Ms Falkenmire said the Red Cross Blood Service board of directors endeavoured to formally reply to the petition it received three weeks ago "very soon".

The new bus set to take over in September will be the first mobile donor unit in NSW to be equipped to handle plasma donations.

A Griffith donor who has led the campaign against the blood bank closure, Brian Sainty, said the funeral of a prominent resident on Friday showed how insufficient the alternative was.

"Unfortunately there was a funeral on Friday for a well-known local, so donors had to cancel and to make matters worse next month is nearly fully booked, so many of them will have to wait two months to donate again," Mr Sainty said.

"Currently they're coming for two working days every month and will increase that to two working days every two weeks, but the permanent facility was doing 20 days in a month.

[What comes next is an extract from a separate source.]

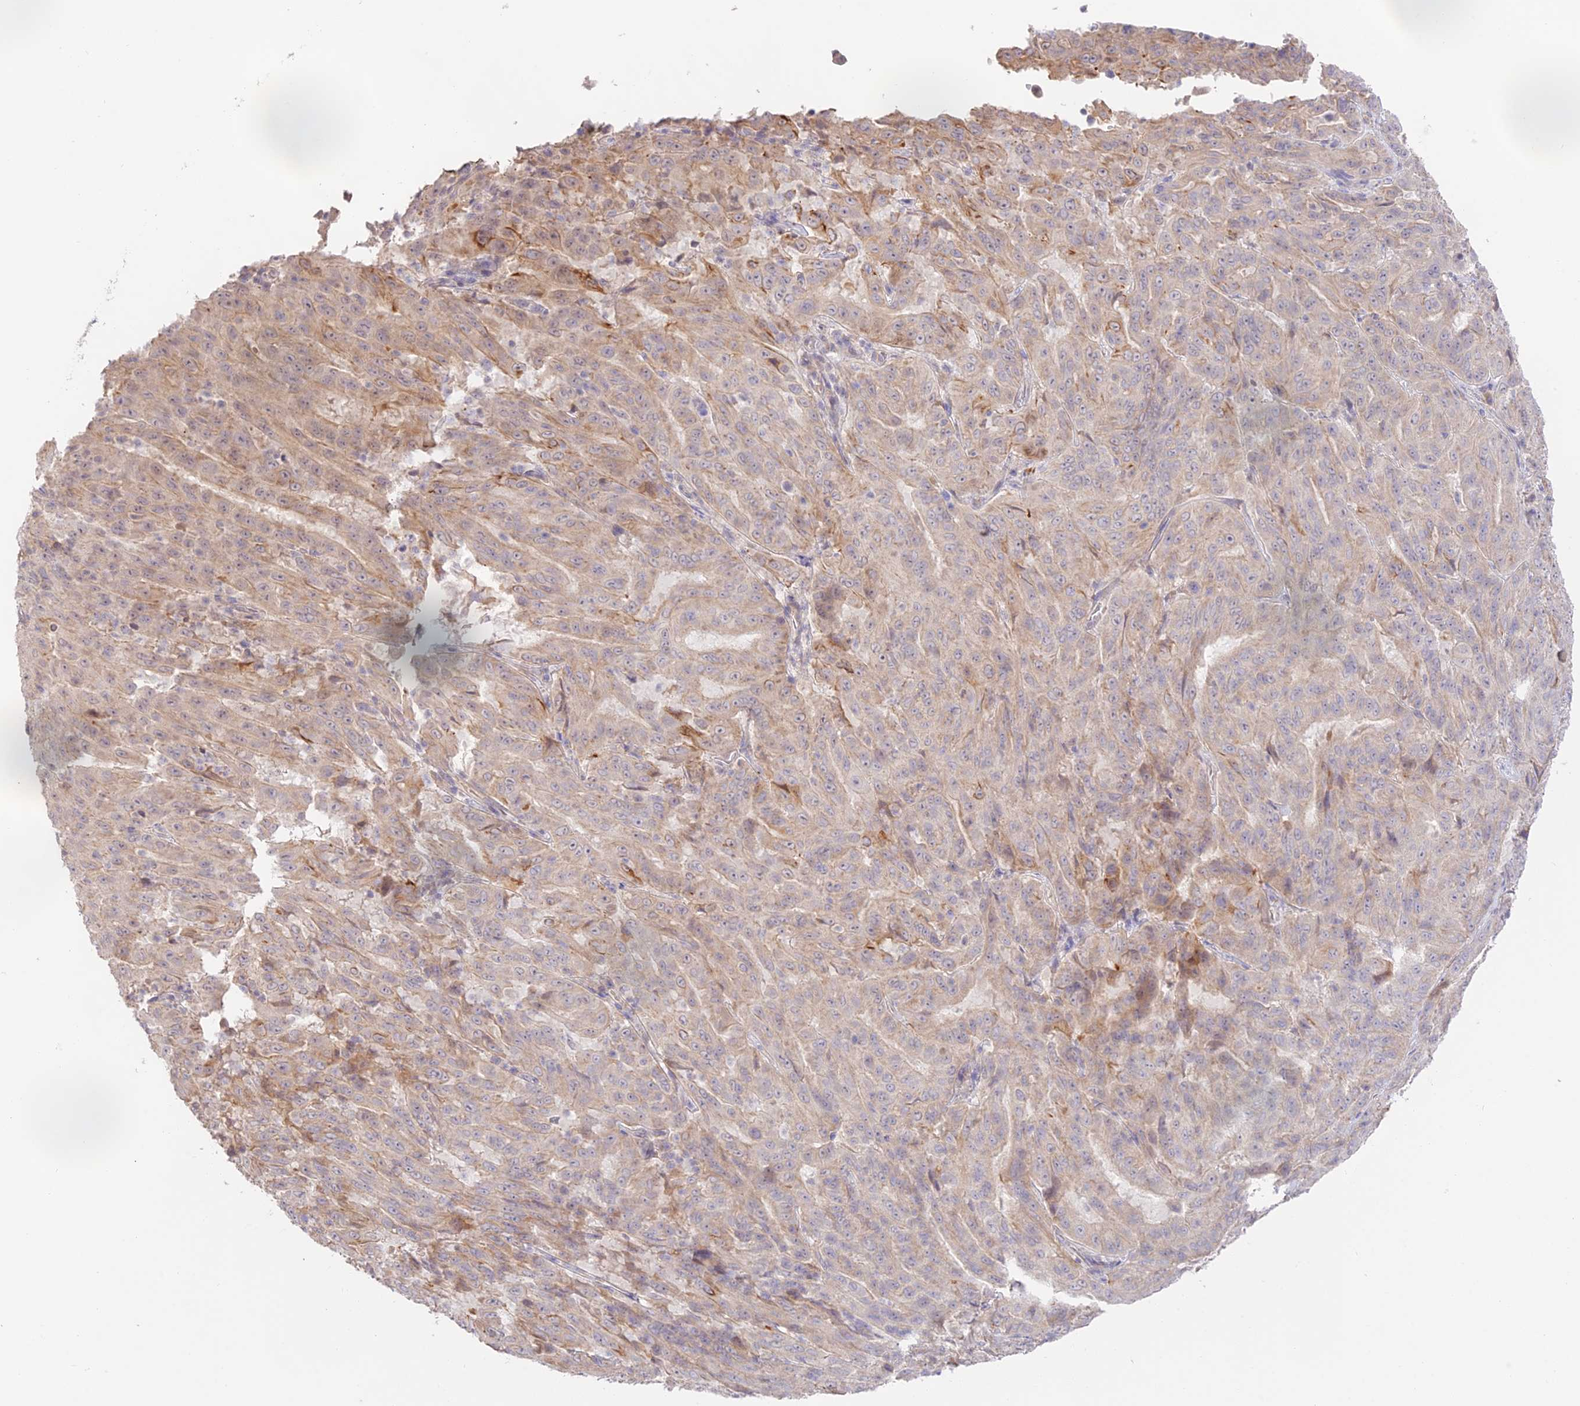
{"staining": {"intensity": "weak", "quantity": ">75%", "location": "cytoplasmic/membranous"}, "tissue": "pancreatic cancer", "cell_type": "Tumor cells", "image_type": "cancer", "snomed": [{"axis": "morphology", "description": "Adenocarcinoma, NOS"}, {"axis": "topography", "description": "Pancreas"}], "caption": "IHC image of adenocarcinoma (pancreatic) stained for a protein (brown), which demonstrates low levels of weak cytoplasmic/membranous positivity in approximately >75% of tumor cells.", "gene": "CAMSAP3", "patient": {"sex": "male", "age": 63}}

"But it's the inflexibility that will mean they won't get the numbers they were expecting and I'm worried they'll say 'see, we told you Griffith numbers were going down' and cut back the service even further.

"We're still waiting on a formal response from the board but if it's a fait acompli and nothing is going to change, I only hope the public supports the friendly staff, who have been very sympathetic to our plight."